The next few days engulfed me in a whirlwind of inactivity: Doritos, videos, and record-breaking use of TiVo. On top of that, unlike a crick or a charley horse, the sprained ankle comes with a surprising array of accouterments: ice packs, Ace bandages, splints, crutches. A smorgasbord of sympathy. So, even covered in crumbs courtesy of the Frito-Lay company, I felt noble, if not athletic, lying on my couch.

But after what amounted to a staying-off-my-ankle bender, I sensed I needed something more. I mean, sure, my girlfriend rose to almost Florence Nightingale heights of care, and sympathy from friends and family is great, but, at a certain point, an injured man needs sympathy from the general public.

It was time to break out the crutches.

It's amazing how much quiet dignity a simple trip to Starbucks can engender when done on crutches. Especially when ordering "for here." The implication being, "Well, normally, with my active, on-the-move lifestyle, I'd order 'to go,' and enjoy my coffee while engaging in some physical activity that could, quite possibly, result in bodily injury. But, alas, I already pushed myself past the limits of physical endurance, and must now take a forced period of recuperation. So I'll just be on that easy chair reading the paper. And, what the heck, give me a Danish."
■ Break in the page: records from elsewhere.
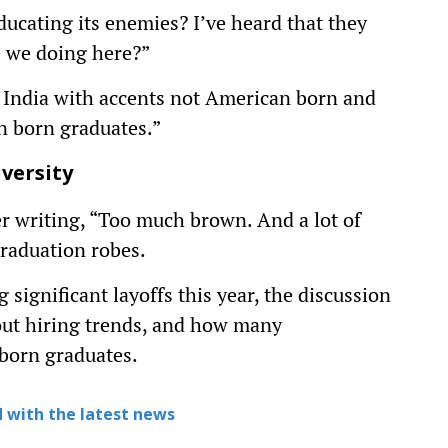
cating its enemies? I’ve heard that they
e we doing here?”
m India with accents not American born and
n born graduates.”
versity
r writing, “Too much brown. And a lot of
graduation robes.
ignificant layoffs this year, the discussion
out hiring trends, and how many
-born graduates.
 with the latest news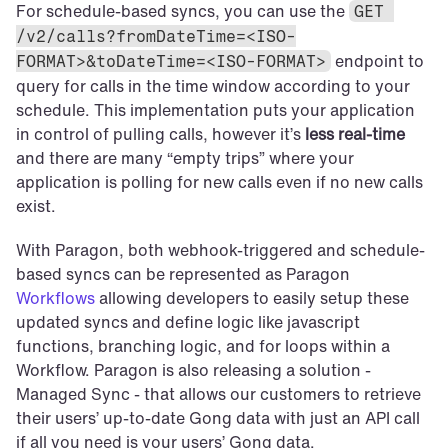
For schedule-based syncs, you can use the 
GET 
/v2/calls?fromDateTime=<ISO-
 endpoint to 
FORMAT>&toDateTime=<ISO-FORMAT>
query for calls in the time window according to your 
schedule. This implementation puts your application 
in control of pulling calls, however it’s 
less real-time
and there are many “empty trips” where your 
application is polling for new calls even if no new calls 
exist.
With Paragon, both webhook-triggered and schedule-
based syncs can be represented as Paragon 
Workflows
 allowing developers to easily setup these 
updated syncs and define logic like javascript 
functions, branching logic, and for loops within a 
Workflow. Paragon is also releasing a solution - 
Managed Sync - that allows our customers to retrieve 
their users’ up-to-date Gong data with just an API call 
if all you need is your users’ Gong data.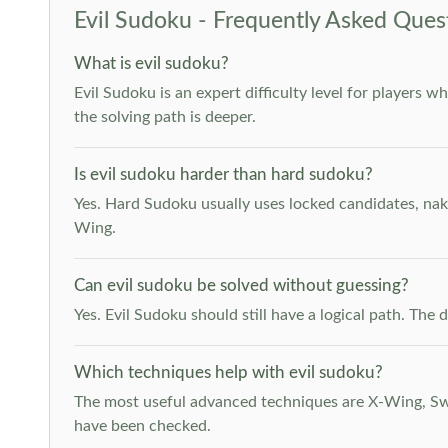
Evil Sudoku - Frequently Asked Ques
What is evil sudoku?
Evil Sudoku is an expert difficulty level for players 
the solving path is deeper.
Is evil sudoku harder than hard sudoku?
Yes. Hard Sudoku usually uses locked candidates, nak
Wing.
Can evil sudoku be solved without guessing?
Yes. Evil Sudoku should still have a logical path. Th
Which techniques help with evil sudoku?
The most useful advanced techniques are X-Wing, Swor
have been checked.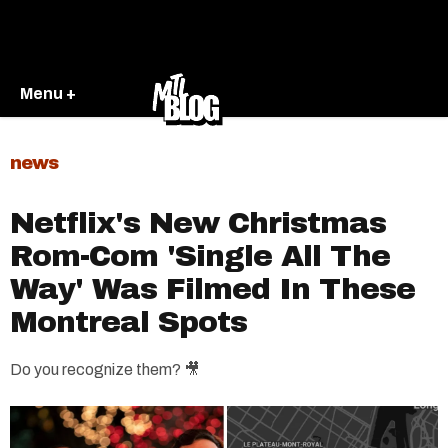
Menu +
news
Netflix's New Christmas
Rom-Com 'Single All The
Way' Was Filmed In These
Montreal Spots
Do you recognize them? 🎥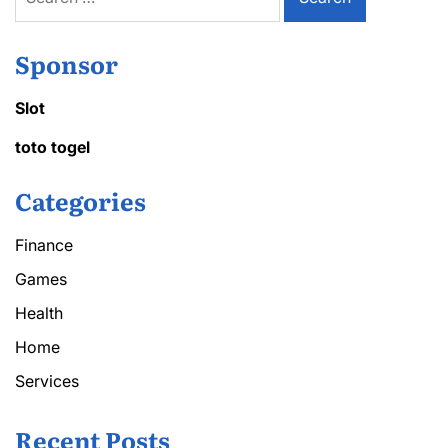
for:
Sponsor
Slot
toto togel
Categories
Finance
Games
Health
Home
Services
Recent Posts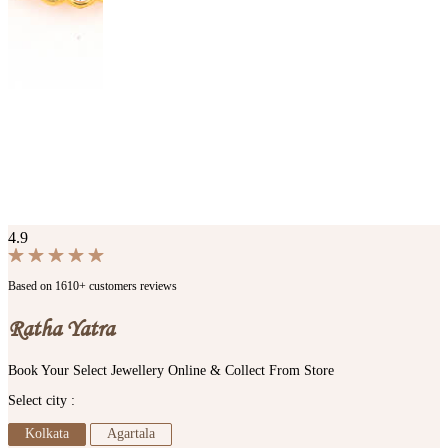
4.9
Based on 1610+ customers reviews
Ratha Yatra
Book Your Select Jewellery Online & Collect From Store
Select city :
Kolkata
Agartala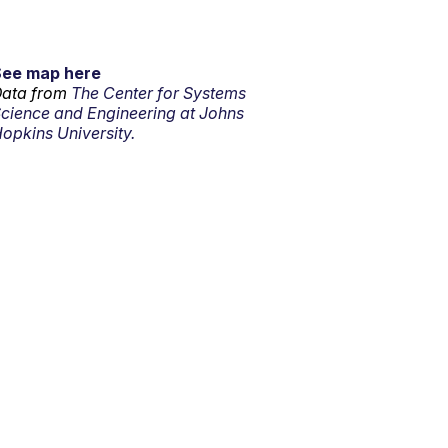
See map here
ata from
The Center for Systems
cience and Engineering at Johns
opkins University.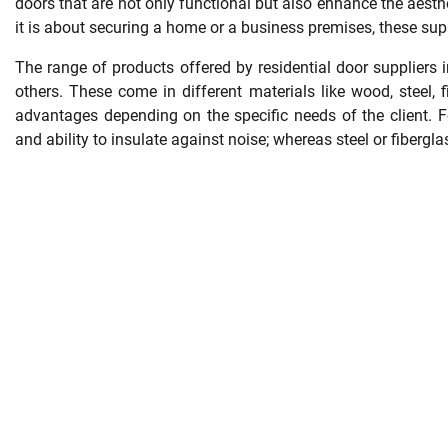
doors that are not only functional but also enhance the aesth
it is about securing a home or a business premises, these supp
The range of products offered by residential door suppliers 
others. These come in different materials like wood, steel,
advantages depending on the specific needs of the client. F
and ability to insulate against noise; whereas steel or fibergla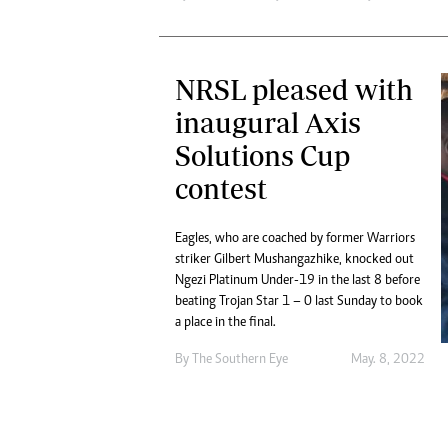
NRSL pleased with
inaugural Axis
Solutions Cup
contest
Eagles, who are coached by former Warriors
striker Gilbert Mushangazhike, knocked out
Ngezi Platinum Under-19 in the last 8 before
beating Trojan Star 1 – 0 last Sunday to book
a place in the final.
By The Southern Eye
May. 8, 2022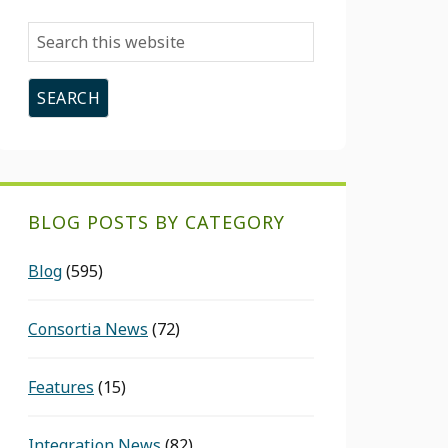
Search
this
website
BLOG POSTS BY CATEGORY
Blog
(595)
Consortia News
(72)
Features
(15)
Integration News
(82)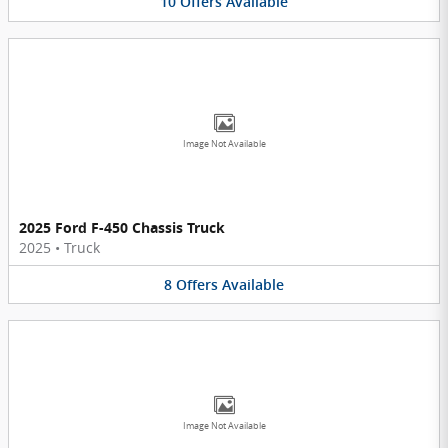
10
Offers
Available
Image Not Available
2025 Ford F-450 Chassis Truck
2025
•
Truck
8
Offers
Available
Image Not Available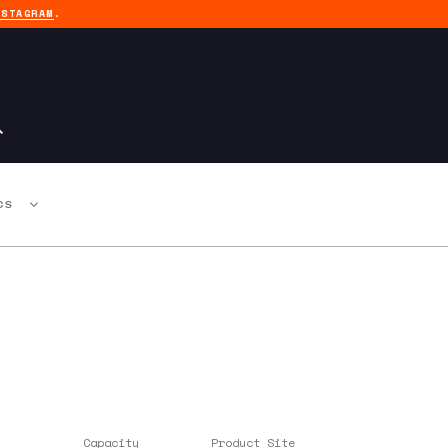
NSTAGRAM
.
CS
Capacity
Product Site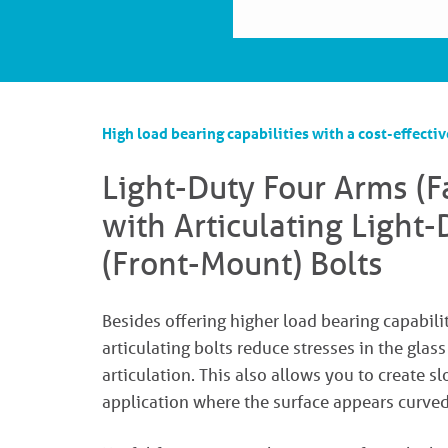
High load bearing capabilities with a cost-effectiv
Light-Duty Four Arms (
with Articulating Light
(Front-Mount) Bolts
Besides offering higher load bearing capabilit
articulating bolts reduce stresses in the glas
articulation. This also allows you to create s
application where the surface appears curved,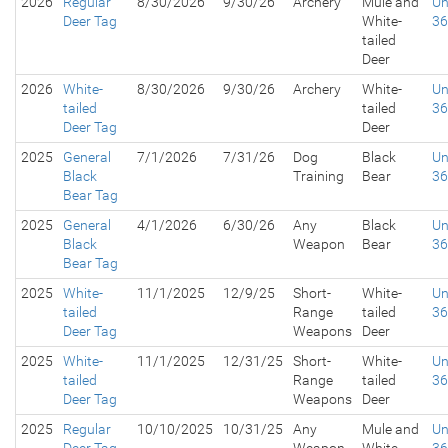
2026
Regular
8/30/2026
9/30/26
Archery
Mule and
Un
Deer Tag
White-
3
tailed
Deer
2026
White-
8/30/2026
9/30/26
Archery
White-
Un
tailed
tailed
3
Deer Tag
Deer
2025
General
7/1/2026
7/31/26
Dog
Black
Un
Black
Training
Bear
3
Bear Tag
2025
General
4/1/2026
6/30/26
Any
Black
Un
Black
Weapon
Bear
3
Bear Tag
2025
White-
11/1/2025
12/9/25
Short-
White-
Un
tailed
Range
tailed
3
Deer Tag
Weapons
Deer
2025
White-
11/1/2025
12/31/25
Short-
White-
Un
tailed
Range
tailed
3
Deer Tag
Weapons
Deer
2025
Regular
10/10/2025
10/31/25
Any
Mule and
Un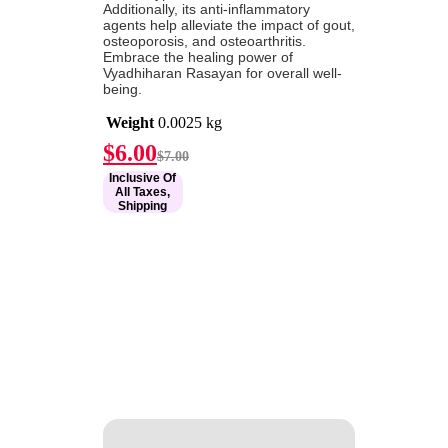
Additionally, its anti-inflammatory
agents help alleviate the impact of gout,
osteoporosis, and osteoarthritis.
Embrace the healing power of
Vyadhiharan Rasayan for overall well-
being.
Weight
0.0025 kg
Current
Original
$
6.00
$
7.00
price
price
Inclusive Of
is:
was:
All Taxes,
$6.00.
$7.00.
Shipping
The crutches, unfortunately, became hard to justify after a week, even for someone with my questionable moral compass. The fear of being exposed as a gimp-fraud overwhelmed me. I had nightmares of getting caught using my left foot for load bearing, and having an angry mob introduce me to the business end of my own crutch. But even before ethics forced me to ditch the crutches, my friends' sympathy was on the wane. I mean, when the answer to "What happened?" is "Karaoke," it's amazing how quickly compassion can turn to schoolgirl giggling. By week two, "Do you need anything?" turned to "Well, we're going for a hike, see you later," which quickly degenerated into "I'm about to turn on the radio, make sure you don't hurt yourself again."
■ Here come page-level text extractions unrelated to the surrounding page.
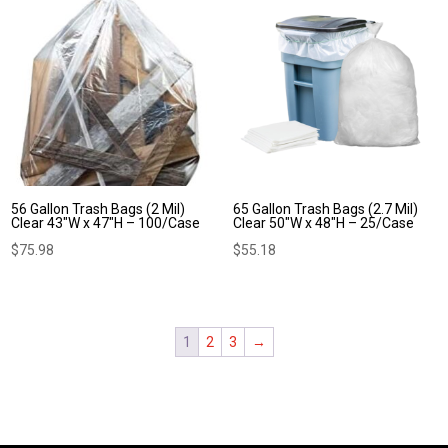
56 Gallon Trash Bags (2 Mil)
65 Gallon Trash Bags (2.7 Mil)
Clear 43″W x 47″H – 100/Case
Clear 50″W x 48″H – 25/Case
$
75.98
$
55.18
1
2
3
→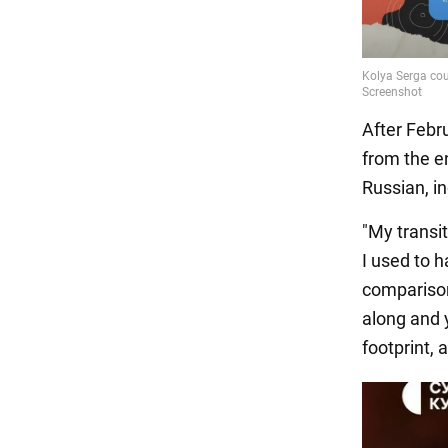
After Febr
from the e
Russian, i
"My transi
I used to h
comparison
along and 
footprint, 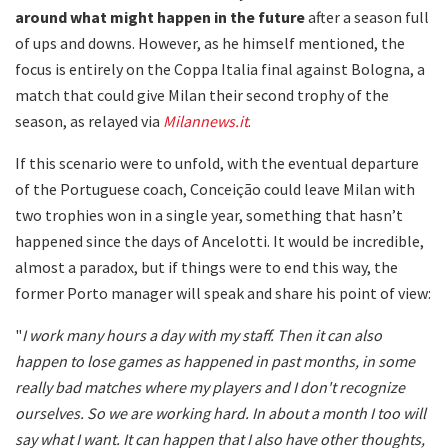
around what might happen in the future
after a season full
of ups and downs. However, as he himself mentioned, the
focus is entirely on the Coppa Italia final against Bologna, a
match that could give Milan their second trophy of the
season, as relayed via
Milannews.it
.
If this scenario were to unfold, with the eventual departure
of the Portuguese coach, Conceição could leave Milan with
two trophies won in a single year, something that hasn’t
happened since the days of Ancelotti. It would be incredible,
almost a paradox, but if things were to end this way, the
former Porto manager will speak and share his point of view:
"
I work many hours a day with my staff. Then it can also
happen to lose games as happened in past months, in some
really bad matches where my players and I don't recognize
ourselves. So we are working hard. In about a month I too will
say what I want. It can happen that I also have other thoughts,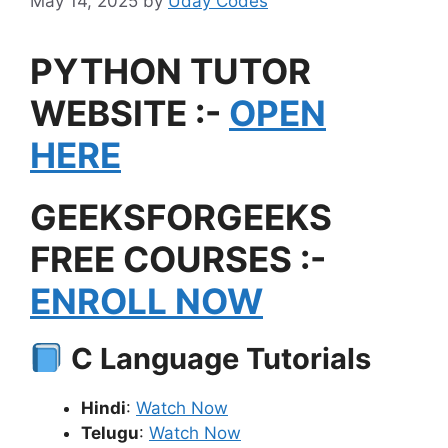
May 14, 2025
by
Uday Codes
PYTHON TUTOR
WEBSITE :-
OPEN
HERE
GEEKSFORGEEKS
FREE COURSES :-
ENROLL NOW
C Language Tutorials
Hindi
:
Watch Now
Telugu
:
Watch Now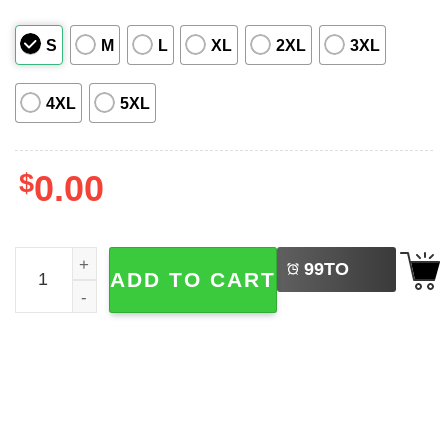
S
M
L
XL
2XL
3XL
4XL
5XL
$
0.00
LEFT
Batman Arkham City Hawaiian Shirt quantity
99
TO
ADD TO CART
BUY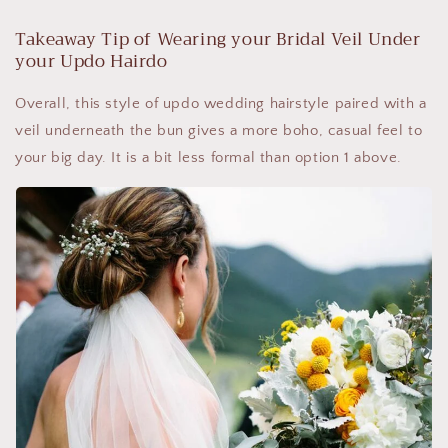
Takeaway Tip of Wearing your Bridal Veil Under
your Updo Hairdo
Overall, this style of updo wedding hairstyle paired with a
veil underneath the bun gives a more boho, casual feel to
your big day. It is a bit less formal than option 1 above.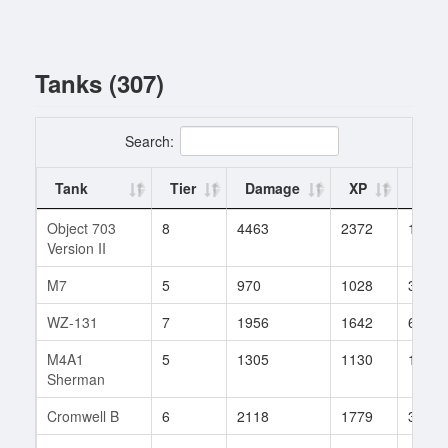
Tanks (307)
Search:
Tank
Tier
Damage
XP
Batt
Object 703
8
4463
2372
1
Version II
M7
5
970
1028
340
WZ-131
7
1956
1642
6
M4A1
5
1305
1130
1967
Sherman
Cromwell B
6
2118
1779
3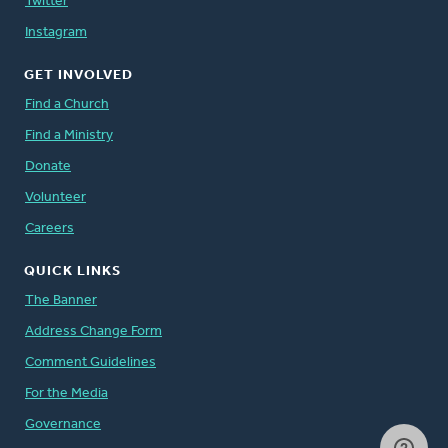
Twitter
Instagram
GET INVOLVED
Find a Church
Find a Ministry
Donate
Volunteer
Careers
QUICK LINKS
The Banner
Address Change Form
Comment Guidelines
For the Media
Governance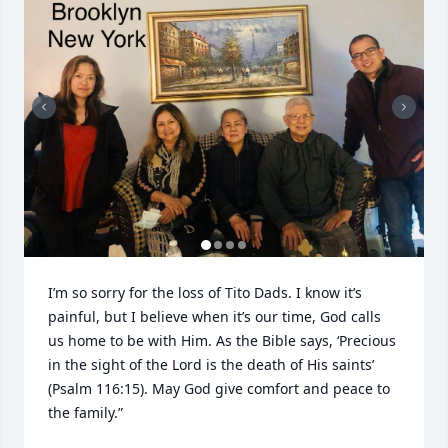
I’m so sorry for the loss of Tito Dads. I know it’s 
painful, but I believe when it’s our time, God calls 
us home to be with Him. As the Bible says, ‘Precious 
in the sight of the Lord is the death of His saints’ 
(Psalm 116:15). May God give comfort and peace to 
the family.”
I doubt Derek Jeter or Kobe Bryant catch that kind of crap after a hard-earned sprain. Was I foolish to think I'd be accorded the same respect? Yes. Yes I was. As the heady days of my first week on the injured list become a faint (though, dammit, not drug-addled) memory, it's time I face the hard truth. A crick-in-the-neck man cannot live a sprained-ankle life. Even if he has a sprained ankle.